= Fighting Senator =

American radio drama series (1946)

Fighting Senator is an American radio drama series that was broadcast on CBS beginning on July 29, 1946, as the summer replacement for The Joan Davis Show.

== Overview ==
Time magazine called Fighting Senator "a sort of Lone Ranger with social significance". Jeff Tyler was the title character, a 31-year-old World War II veteran from Oak Falls, who had received the Congressional Medal of Honor. Encouraged by his friends from the Army, he challenged — and defeated — the political machine that had controlled Oak Falls for 20 years by being elected to the senate in his state.

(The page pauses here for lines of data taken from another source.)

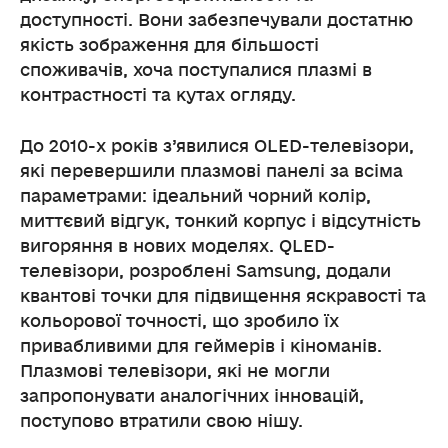
доступності. Вони забезпечували достатню
якість зображення для більшості
споживачів, хоча поступалися плазмі в
контрастності та кутах огляду.
До 2010-х років з’явилися OLED-телевізори,
які перевершили плазмові панелі за всіма
параметрами: ідеальний чорний колір,
миттєвий відгук, тонкий корпус і відсутність
вигоряння в нових моделях. QLED-
телевізори, розроблені Samsung, додали
квантові точки для підвищення яскравості та
кольорової точності, що зробило їх
привабливими для геймерів і кіноманів.
Плазмові телевізори, які не могли
запропонувати аналогічних інновацій,
поступово втратили свою нішу.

Episodes related Tyler's experiences as he served his community at the state level. Despite an initial setback in the senate, he dealt with political bosses and others as he tried to clean up the political situation. Problems that he tackled included an insane asylum whose director took graft, babies sold on the black market, inadequate pay for teachers, and improper administration of prisons. Richard Coogan portrayed Tyler, and Louise Fitch initially played reporter Priscilla Logan, who represented her local newspaper in the state capitol. Mary Skipp later replaced Fitch. Cy Harrice was the announcer.
== Production ==
Lou Cowan produced Fighting Senator, and Frank Telford was the director. Before writing for the show began, historian and biographer Morris R. Werner provided background for scripts by conducting detailed investigations. When the show began, the writers were Joe Ruscoll, Joe Liss, and Larry Menkin. Ruscoll and Menkin left after reviews of the premiere episode were published; Liss (who was not involved with that episode) remained, and Arnold Perl was added as a writer. Irene Winston also wrote for the series. Lyn Murray composed the music and conducted the orchestra.

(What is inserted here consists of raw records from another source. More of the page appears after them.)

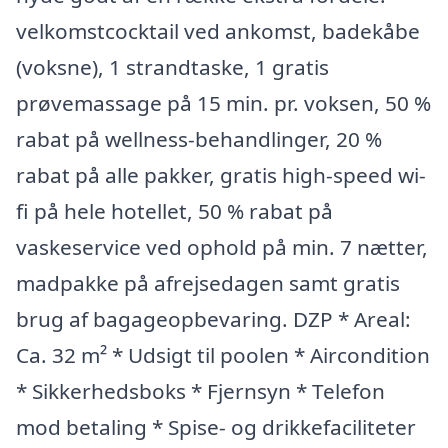
velkomstcocktail ved ankomst, badekåbe
(voksne), 1 strandtaske, 1 gratis
prøvemassage på 15 min. pr. voksen, 50 %
rabat på wellness-behandlinger, 20 %
rabat på alle pakker, gratis high-speed wi-
fi på hele hotellet, 50 % rabat på
vaskeservice ved ophold på min. 7 nætter,
madpakke på afrejsedagen samt gratis
brug af bagageopbevaring. DZP * Areal:
Ca. 32 m² * Udsigt til poolen * Aircondition
* Sikkerhedsboks * Fjernsyn * Telefon
mod betaling * Spise- og drikkefaciliteter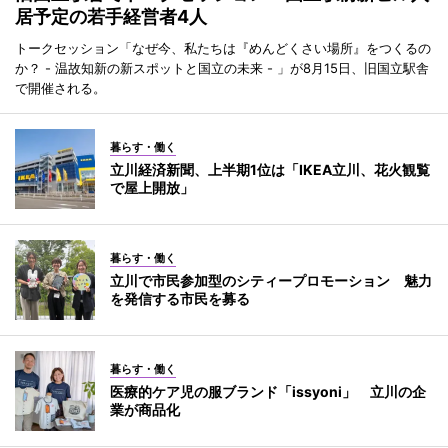
居予定の若手経営者4人
トークセッション「なぜ今、私たちは『めんどくさい場所』をつくるの
か？ - 温故知新の新スポットと国立の未来 - 」が8月15日、旧国立駅舎
で開催される。
暮らす・働く
立川経済新聞、上半期1位は「IKEA立川、花火観覧
で屋上開放」
暮らす・働く
立川で市民参加型のシティープロモーション 魅力
を発信する市民を募る
暮らす・働く
医療的ケア児の服ブランド「issyoni」 立川の企
業が商品化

Broadcast at 8:30 p.m. Eastern Time, the program ran for nine weeks. Although it was sponsored by Lever Brothers, Cowan said that he lost money because of the low price at which he had to sell it. The trade publication Billboard reported in January 1948 that CBS had taken a 60-day option on Fighting Senator and was "angling to get a big film name for the lead".

==Critical response==
Jack Gould wrote in The New York Times that Fighting Senator focused too much on ideas and not enough on the human element of its stories. After having heard three episodes, Gould said that Tyler never stood out "as a man or an individual". The senator, Gould wrote, "... never came to life as a personality for whom the listener could develop a warmth and subconsciously cheer on to victory".

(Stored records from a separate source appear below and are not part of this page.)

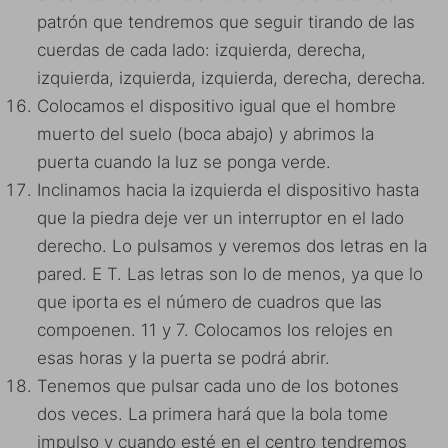
patrón que tendremos que seguir tirando de las
cuerdas de cada lado: izquierda, derecha,
izquierda, izquierda, izquierda, derecha, derecha.
Colocamos el dispositivo igual que el hombre
muerto del suelo (boca abajo) y abrimos la
puerta cuando la luz se ponga verde.
Inclinamos hacia la izquierda el dispositivo hasta
que la piedra deje ver un interruptor en el lado
derecho. Lo pulsamos y veremos dos letras en la
pared. E T. Las letras son lo de menos, ya que lo
que iporta es el número de cuadros que las
compoenen. 11 y 7. Colocamos los relojes en
esas horas y la puerta se podrá abrir.
Tenemos que pulsar cada uno de los botones
dos veces. La primera hará que la bola tome
impulso y cuando esté en el centro tendremos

A review of the premiere episode in the trade publication Variety indicated that behind-the-scenes conflict was harming the quality of the show. The review acknowledged that the series had "tremendous promise", but it warned that such potential would not be achieved if too many people were involved in the show's production. The review summarized the first episode as "One grand snafu" as six people from the Young & Rubicam advertising agency joined the producer, director, and writers in putting the show together. As a result, "The show ended up as a horrible example ot what not to do when trying to combine a chiller with social significance." The review's conclusion was that the series could be a success if everyone involved could work together as a team.

Media critic John Crosby called Fighting Senator "a refreshing change from the agonies of the normal soap opera". He complimented the acting and wrote that the show was "in general well-written" despite some elements of hysteria and being "ovesweetened a bit".